A rich, malty, sweet, and bitter dark ale of moderately strong alcohol. Full bodied and chewy with a balanced hoppy finish and complex malty and hoppy aroma. Fruity notes accentuate the malt richness, while the hops help balance the sweeter finish.
Moderately strong, rich, and sweet malty aroma with deep toast or dark caramel notes. No roasty or burnt malt apparent, but a bready and biscuity base is common. Dark or dried fruit (plums, figs, prunes, raisins) often present at up to a moderate level. A light alcohol presence may be noted, but should not be sharp. Hops can be light to moderate, and reflective of fruity, floral, woody, or spicy English varieties. The malt makes the strongest impression in the balance, but the other aspects add an aromatic complexity.
Light copper to dark brown in color. Darker versions can be nearly opaque, but clarity should be good when noted. Moderate-sized, fine-textured, cream-colored head, persistent.

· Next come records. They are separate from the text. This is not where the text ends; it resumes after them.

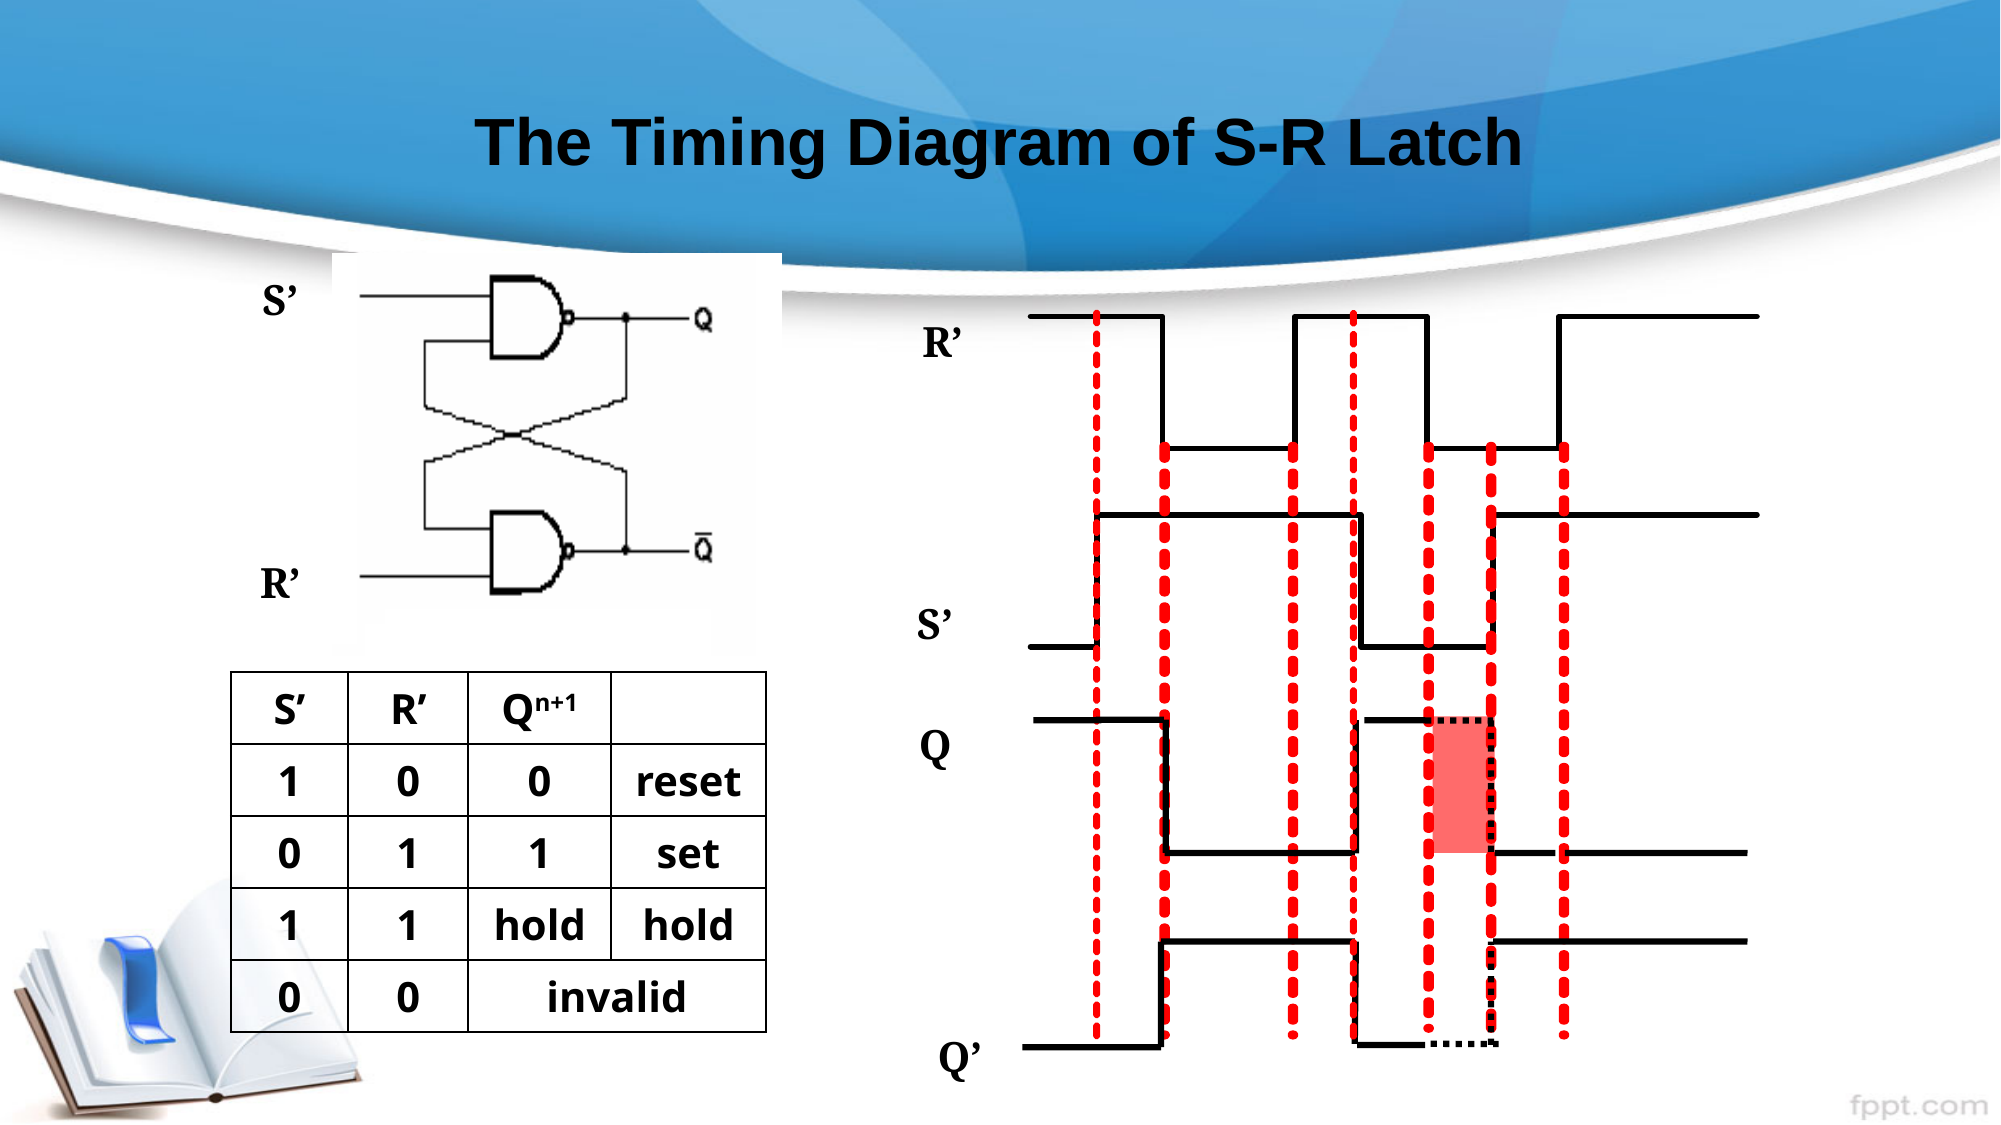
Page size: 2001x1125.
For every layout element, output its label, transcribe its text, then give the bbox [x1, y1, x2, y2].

text_box [1289, 844, 1297, 853]
table_header R’ [349, 673, 467, 743]
text_box [1289, 817, 1297, 836]
text_box [1425, 893, 1433, 911]
text_box [1487, 853, 1495, 874]
text_box [1560, 764, 1568, 783]
text_box [1487, 915, 1495, 937]
table_cell 1 [232, 745, 347, 815]
text_box [1161, 817, 1165, 836]
table_header Qn+1 [469, 673, 610, 743]
text_box [1351, 856, 1356, 871]
text_box [1560, 791, 1568, 810]
text_box [1161, 737, 1165, 756]
text_box [1161, 764, 1165, 783]
text_box [1161, 844, 1169, 863]
table_cell reset [612, 745, 765, 815]
text_box [1161, 710, 1169, 729]
text_box [1094, 835, 1099, 850]
text_box [1425, 866, 1433, 885]
text_box [1094, 856, 1099, 871]
text_box [1161, 791, 1165, 810]
text_box [1487, 664, 1495, 685]
text_box [1351, 730, 1356, 745]
table_cell 1 [349, 817, 467, 887]
text_box [1351, 919, 1356, 934]
text_box [1560, 871, 1568, 890]
text_box [1560, 684, 1568, 702]
text_box [1094, 898, 1099, 912]
text_box [1289, 898, 1297, 917]
text_box [1289, 710, 1297, 729]
text_box [1289, 791, 1297, 810]
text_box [897, 308, 1758, 657]
text_box R’ [243, 549, 318, 615]
table_cell 0 [349, 961, 467, 1031]
text_box [1094, 751, 1099, 766]
text_box [1351, 814, 1356, 829]
text_box [1351, 835, 1356, 850]
text_box [1351, 877, 1356, 892]
text_box [1560, 844, 1568, 863]
text_box [1094, 709, 1099, 720]
text_box [1351, 772, 1356, 787]
text_box [1289, 854, 1297, 863]
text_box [1022, 941, 1748, 1048]
table_cell 0 [469, 745, 610, 815]
text_box [1425, 681, 1433, 700]
text_box S’ [243, 266, 318, 331]
text_box [1094, 814, 1099, 829]
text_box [872, 710, 1023, 1089]
text_box [1161, 684, 1169, 702]
text_box [1161, 664, 1169, 676]
text_box [1560, 898, 1568, 917]
text_box [1094, 793, 1099, 808]
text_box [1487, 884, 1495, 906]
text_box [1289, 684, 1297, 702]
text_box [1351, 793, 1356, 808]
text_box [1351, 667, 1356, 682]
text_box [1425, 664, 1433, 673]
picture [0, 0, 2001, 1125]
table_cell invalid [469, 961, 765, 1031]
text_box [1289, 871, 1297, 890]
text_box [1094, 730, 1099, 745]
text_box [1289, 764, 1297, 783]
table_cell 0 [232, 961, 347, 1031]
table_cell 0 [232, 817, 347, 887]
text_box [1560, 924, 1568, 938]
text_box [1351, 688, 1356, 703]
table_cell 1 [349, 889, 467, 959]
text_box [1161, 924, 1169, 938]
text_box [1560, 710, 1568, 729]
table_cell set [612, 817, 765, 887]
text_box [1425, 813, 1432, 832]
table_cell 0 [349, 745, 467, 815]
text_box [1351, 898, 1356, 913]
text_box [1425, 840, 1433, 858]
title The Timing Diagram of S-R Latch [99, 44, 1901, 233]
text_box [1094, 772, 1099, 787]
text_box [1432, 716, 1495, 853]
text_box [1351, 709, 1356, 724]
text_box [1094, 667, 1099, 682]
text_box [1560, 737, 1568, 756]
text_box [1425, 707, 1433, 726]
text_box [1351, 751, 1356, 766]
text_box [1289, 924, 1297, 938]
table_cell 1 [232, 889, 347, 959]
text_box [1161, 898, 1169, 917]
table_header [612, 673, 765, 743]
text_box [1560, 664, 1568, 676]
text_box [1289, 664, 1297, 676]
text_box [1094, 877, 1099, 892]
text_box [1487, 695, 1495, 716]
text_box [1425, 787, 1432, 805]
table_cell hold [469, 889, 610, 959]
table_header S’ [232, 673, 347, 743]
text_box [1094, 688, 1099, 703]
text_box [1094, 919, 1099, 933]
text_box [1161, 871, 1169, 890]
text_box [1289, 737, 1297, 756]
text_box [1425, 760, 1432, 779]
text_box [1425, 919, 1433, 938]
text_box [1560, 817, 1568, 836]
table_cell 1 [469, 817, 610, 887]
text_box [1425, 734, 1432, 753]
table_cell hold [612, 889, 765, 959]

Similar to the aroma, the malt is initially noted with a rich character and a somewhat sweet finish. The bitterness level is medium-high to high and helps balance the strong malt flavor. The malt flavors have a bready and biscuity character with substantial deep toast or dark caramel flavors; overly roasted and burnt flavors are inappropriate. Hop flavor can be medium to low, with a fruity, floral, spicy, or woody English quality. Dark or dried fruit flavors (plum, prune, fig, or raisin) are often present at up to a moderate level. A light alcohol flavor might be detected, but the sweetness in the finish usually masks it. The sweetness should be balanced by hops and never be cloying or clashing.
Medium-full to full body with a smooth, rich, luscious character. Warming alcohol should be noticeable in stronger versions. Moderate carbonation, lower when served on hand pump.
Popular in Burton before IPAs were invented, widely exported to the Baltic countries. After 1822, reformulated to be less sweet and strong. Most popular in the Victorian Era, with several different strengths available in the family. The strongest versions evolved into English Barleywines. Became less popular after WWII, eventually dying out around 1970. Some versions exist as Winter Warmers, Barleywines, or Old Ales, but the name has lost favor in the market.
Bready and biscuity English base malts. Substantial portion of ‘high kilned’ malt. Historical versions often used brewing sugars and corn. More modern versions can use crystal malts for flavor and chocolate malt for color. English ale yeast. Traditional English hops, often dry hopped.
Has some similarity in malt flavor to Wee Heavy, but with substantially more bitterness. Less strong than an English Barleywine.